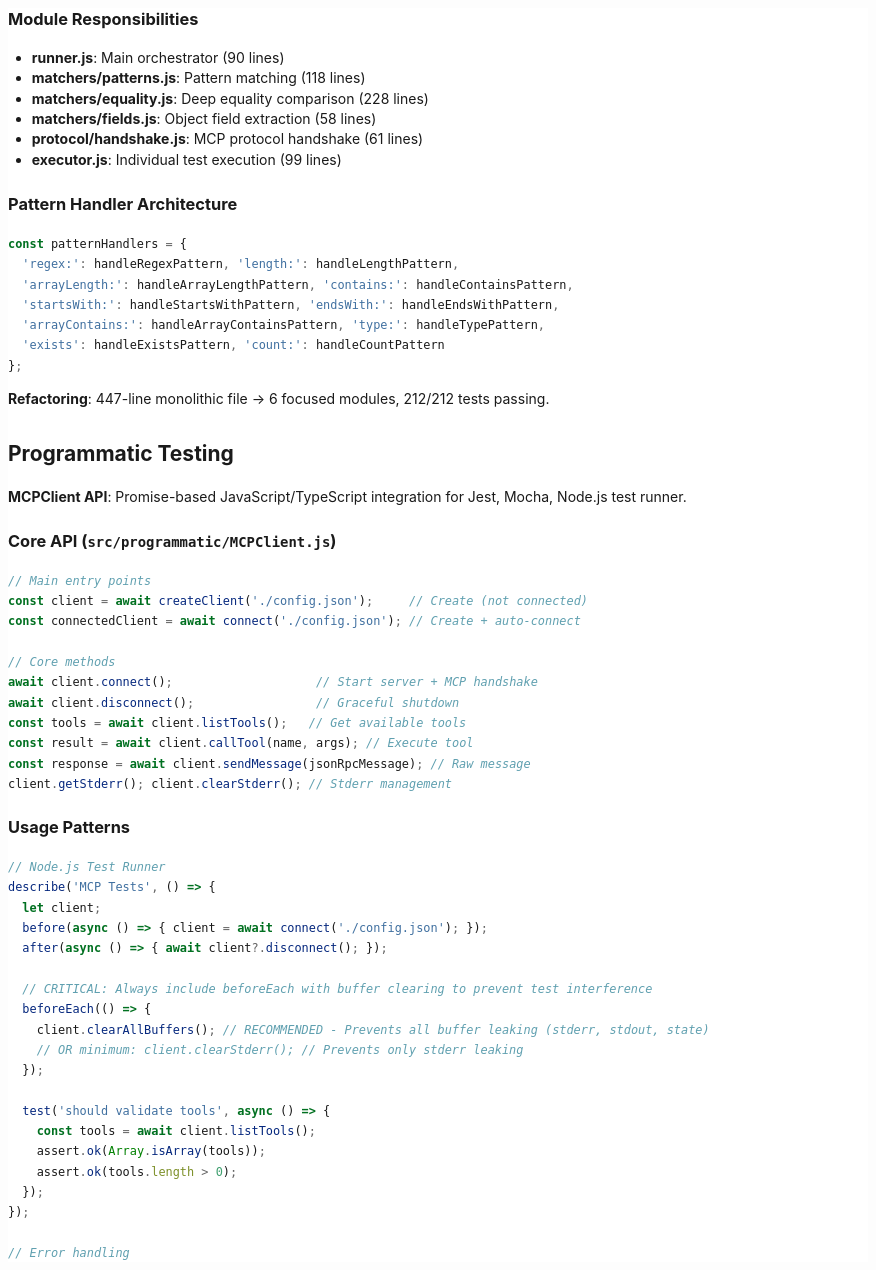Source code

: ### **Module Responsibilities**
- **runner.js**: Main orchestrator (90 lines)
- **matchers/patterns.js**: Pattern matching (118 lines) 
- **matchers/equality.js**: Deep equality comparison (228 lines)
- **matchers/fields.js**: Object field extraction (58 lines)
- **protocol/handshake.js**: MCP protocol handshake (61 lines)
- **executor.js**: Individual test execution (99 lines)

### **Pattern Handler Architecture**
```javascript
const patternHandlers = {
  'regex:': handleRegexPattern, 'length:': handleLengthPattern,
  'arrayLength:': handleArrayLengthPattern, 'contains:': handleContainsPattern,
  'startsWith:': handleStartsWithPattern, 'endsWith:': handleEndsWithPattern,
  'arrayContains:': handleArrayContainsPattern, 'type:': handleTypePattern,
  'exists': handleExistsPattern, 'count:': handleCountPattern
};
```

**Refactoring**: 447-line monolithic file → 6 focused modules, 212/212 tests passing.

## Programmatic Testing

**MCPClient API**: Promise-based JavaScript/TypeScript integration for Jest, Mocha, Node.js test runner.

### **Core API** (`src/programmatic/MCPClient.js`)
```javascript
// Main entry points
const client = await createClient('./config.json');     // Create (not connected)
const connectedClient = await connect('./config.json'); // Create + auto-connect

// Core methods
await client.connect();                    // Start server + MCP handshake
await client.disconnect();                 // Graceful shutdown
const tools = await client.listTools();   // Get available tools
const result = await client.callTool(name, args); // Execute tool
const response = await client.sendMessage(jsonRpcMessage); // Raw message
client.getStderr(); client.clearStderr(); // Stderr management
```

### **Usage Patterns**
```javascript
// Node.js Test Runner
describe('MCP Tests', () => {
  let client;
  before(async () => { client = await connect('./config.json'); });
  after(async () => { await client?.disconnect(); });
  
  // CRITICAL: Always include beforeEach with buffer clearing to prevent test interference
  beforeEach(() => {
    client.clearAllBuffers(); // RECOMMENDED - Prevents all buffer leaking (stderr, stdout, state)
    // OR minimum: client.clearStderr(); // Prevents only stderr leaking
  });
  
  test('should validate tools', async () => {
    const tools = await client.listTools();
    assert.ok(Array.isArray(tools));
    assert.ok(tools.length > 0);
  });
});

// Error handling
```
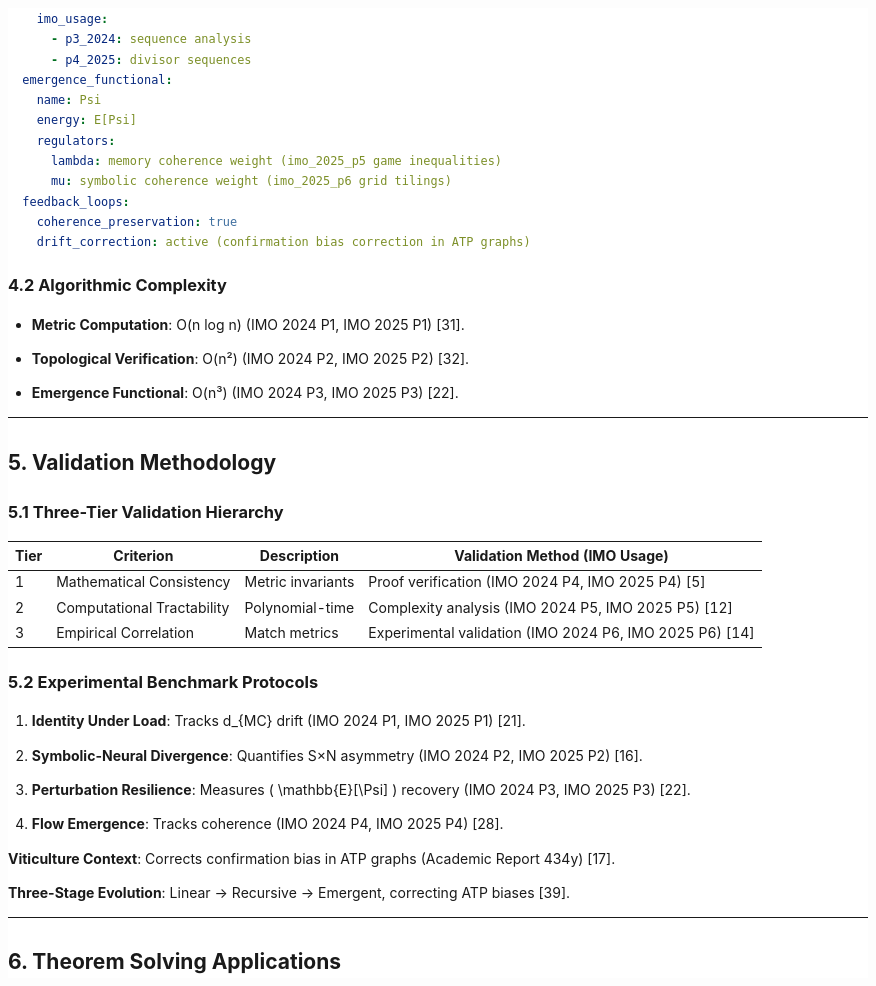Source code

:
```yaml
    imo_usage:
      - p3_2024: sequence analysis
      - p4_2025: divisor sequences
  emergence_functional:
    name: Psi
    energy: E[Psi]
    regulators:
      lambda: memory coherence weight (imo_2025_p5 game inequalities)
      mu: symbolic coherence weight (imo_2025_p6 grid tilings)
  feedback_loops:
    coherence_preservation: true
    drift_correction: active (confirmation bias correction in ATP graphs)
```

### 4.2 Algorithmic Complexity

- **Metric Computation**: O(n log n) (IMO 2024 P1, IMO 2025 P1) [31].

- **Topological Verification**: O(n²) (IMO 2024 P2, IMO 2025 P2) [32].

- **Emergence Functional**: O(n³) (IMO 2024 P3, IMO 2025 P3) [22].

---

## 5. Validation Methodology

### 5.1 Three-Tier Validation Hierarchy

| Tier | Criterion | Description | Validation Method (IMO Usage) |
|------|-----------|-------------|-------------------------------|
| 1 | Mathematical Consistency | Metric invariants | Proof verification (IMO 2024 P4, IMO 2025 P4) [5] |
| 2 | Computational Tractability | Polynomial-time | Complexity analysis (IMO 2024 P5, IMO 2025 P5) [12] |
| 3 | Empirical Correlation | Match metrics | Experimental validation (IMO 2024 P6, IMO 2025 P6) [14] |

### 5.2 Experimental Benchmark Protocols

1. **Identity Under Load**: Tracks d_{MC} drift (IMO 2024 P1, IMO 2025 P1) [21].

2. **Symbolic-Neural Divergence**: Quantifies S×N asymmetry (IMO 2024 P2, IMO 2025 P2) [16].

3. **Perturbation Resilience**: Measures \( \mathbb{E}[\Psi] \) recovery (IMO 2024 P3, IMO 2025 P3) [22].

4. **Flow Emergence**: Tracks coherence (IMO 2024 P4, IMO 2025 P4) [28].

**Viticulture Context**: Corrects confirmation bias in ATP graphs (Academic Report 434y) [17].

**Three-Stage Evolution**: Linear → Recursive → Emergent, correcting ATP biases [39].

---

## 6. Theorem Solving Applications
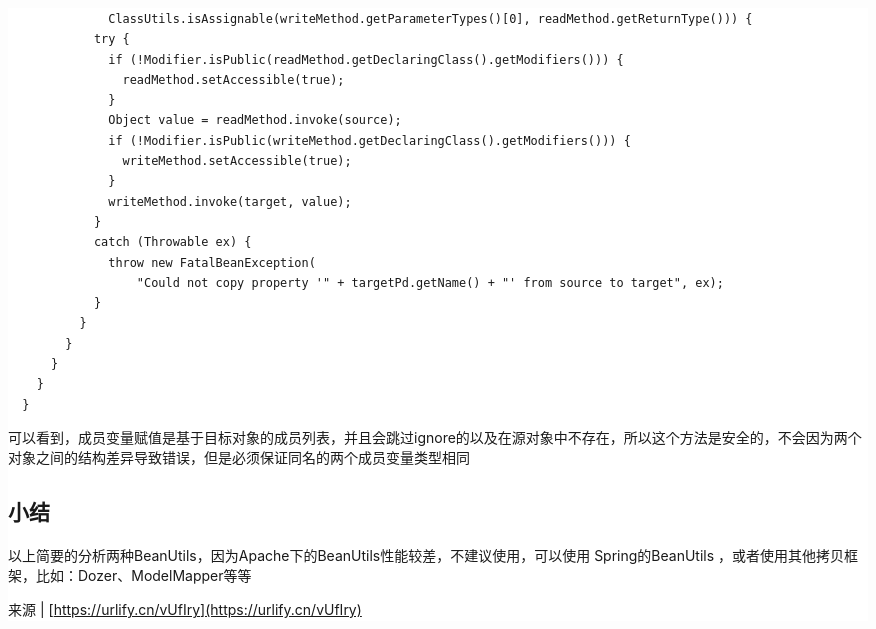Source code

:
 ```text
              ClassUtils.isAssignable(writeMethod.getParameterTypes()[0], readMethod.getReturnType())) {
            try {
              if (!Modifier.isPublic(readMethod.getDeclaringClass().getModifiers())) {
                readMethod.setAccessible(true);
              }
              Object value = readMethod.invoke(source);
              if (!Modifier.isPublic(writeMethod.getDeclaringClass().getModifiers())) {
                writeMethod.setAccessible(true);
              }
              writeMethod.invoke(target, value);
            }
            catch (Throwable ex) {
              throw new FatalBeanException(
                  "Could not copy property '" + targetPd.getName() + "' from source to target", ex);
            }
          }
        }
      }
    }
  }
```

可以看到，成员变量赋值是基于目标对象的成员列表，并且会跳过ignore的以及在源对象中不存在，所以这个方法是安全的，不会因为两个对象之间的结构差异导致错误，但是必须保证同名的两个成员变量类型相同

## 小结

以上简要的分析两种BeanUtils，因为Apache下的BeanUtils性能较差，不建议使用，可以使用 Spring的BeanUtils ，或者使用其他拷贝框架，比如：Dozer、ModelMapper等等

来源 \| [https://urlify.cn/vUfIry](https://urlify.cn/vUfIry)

▸ **TASK BRIEF**
Search the entries for the string "Create". Copy every line that has it.

▸ **SOLUTION FOR THIS EXERCISE**
const client = await createClient('./config.json');     // Create (not connected)
const connectedClient = await connect('./config.json'); // Create + auto-connect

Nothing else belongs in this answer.